By doing this, you will have clearly defined cost reduction efforts, tied them to savings, defined their relative importance, and defined the share of the credit that will go to supply management in a cross-functional initiative. You will also have avoided the problem where your team over concentrates on finding “hard” dollar savings, which is a serious problem if raw material and energy costs keep rising significantly and your largest savings potential is in the “soft” savings realized by long-term process and product improvements.

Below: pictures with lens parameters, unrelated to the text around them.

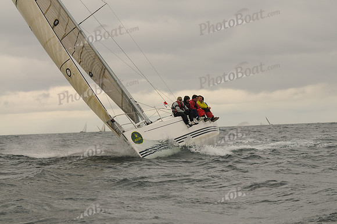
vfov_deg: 13.0
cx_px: 168
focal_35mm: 105
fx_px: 982
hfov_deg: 19.5
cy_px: 112
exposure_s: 1/1000
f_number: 5
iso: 200
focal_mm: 70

Now the only question you have to answer is how to structure your incentive plan? As I stated in my first post, I firmly believe that a sourcing professional’s compensation should include a variable compensation component based on meeting or exceeding various savings goals. These types of bonus plans are already common for senior management, marketing/sales, and production and have been shown to yield significant positive benefits when an individual’s earning potential is limited only by her own efforts. And all things considered, who is likely to work harder: a supply manager who makes $100K a year regardless of his performance, or a supply manager with the potential to double, or even triple, her salary if she hits a recognized savings target of 5M or more?
I am also in favor of an uncapped compensation packages. This might sound crazy to a manager, like a CFO, who’s job it is to reign in expenses, but I would point out that it is not expenditures that ultimately determine a company’s success, but profit, and when procurement is involved, this depends soundly on ROI. In my view, it’s not at all crazy to pay a sourcing professional 500K a year if that sourcing professional generated 10M in savings that the company would not otherwise have seen. Why? Let’s say instead of $100K / yr + 4% on all recognized savings the sourcing professional had a fixed compensation structure of $100K + 20K bonus for hitting a 2.5M savings target or a 40K bonus if he hit a 5M savings target. Given that he can’t earn more then 140K, how hard is he likely to work once he hits 5M?
Back to our ROI perspective, it makes much more sense to offer him a limitless bonus plan. With the fixed plan, you spend 140K and save 5M for a ROI of $4.86M. But with the variable plan, you spend 500K and save 10M for a ROI of $9.5M. I don’t know about you, but I’ll take the second option. Successful companies have known for years that the best performing sales people are those with the potential to make more then anyone else in the company. And when you consider that each dollar saved is worth five to ten dollars in sales revenue, doesn’t it just make sense to incentivize sourcing at least as much as you incentivize sales, especially considering what they can do? Look at HP‘s first quarter results for the year – earnings went up 51% despite the fact that revenue increased only 5.5%! Why, because “procurement across the board at HP made a substantial contribution to the results”.